THE PROBLEM: Look below for the line that contains "Менора — это", then copy it and each following line exactly, through and including the line that contains "горизонтальная перекладина, над".

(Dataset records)
■ ■ ■ ■ ■ ■ ■
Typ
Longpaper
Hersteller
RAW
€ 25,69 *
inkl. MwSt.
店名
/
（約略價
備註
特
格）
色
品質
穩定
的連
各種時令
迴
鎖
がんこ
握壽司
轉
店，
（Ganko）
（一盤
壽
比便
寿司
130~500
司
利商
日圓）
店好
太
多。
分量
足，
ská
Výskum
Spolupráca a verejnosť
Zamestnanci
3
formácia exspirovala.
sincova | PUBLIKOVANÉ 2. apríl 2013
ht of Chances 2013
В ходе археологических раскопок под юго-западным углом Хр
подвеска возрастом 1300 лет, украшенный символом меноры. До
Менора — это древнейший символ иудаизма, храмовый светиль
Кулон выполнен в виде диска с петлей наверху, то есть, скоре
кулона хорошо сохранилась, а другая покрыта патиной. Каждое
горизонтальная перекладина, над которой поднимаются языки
■ ■ ■ ■ ■ ■ ■
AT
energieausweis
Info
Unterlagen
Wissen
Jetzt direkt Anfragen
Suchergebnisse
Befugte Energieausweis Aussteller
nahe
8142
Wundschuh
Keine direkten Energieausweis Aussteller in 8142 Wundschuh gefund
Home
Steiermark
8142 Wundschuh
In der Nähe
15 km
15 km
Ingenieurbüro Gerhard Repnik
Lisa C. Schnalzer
■ ■ ■ ■ ■ ■ ■
ANSWER:
Менора — это древнейший символ иудаизма, храмовый светиль
Кулон выполнен в виде диска с петлей наверху, то есть, скоре
кулона хорошо сохранилась, а другая покрыта патиной. Каждое
горизонтальная перекладина, над которой поднимаются языки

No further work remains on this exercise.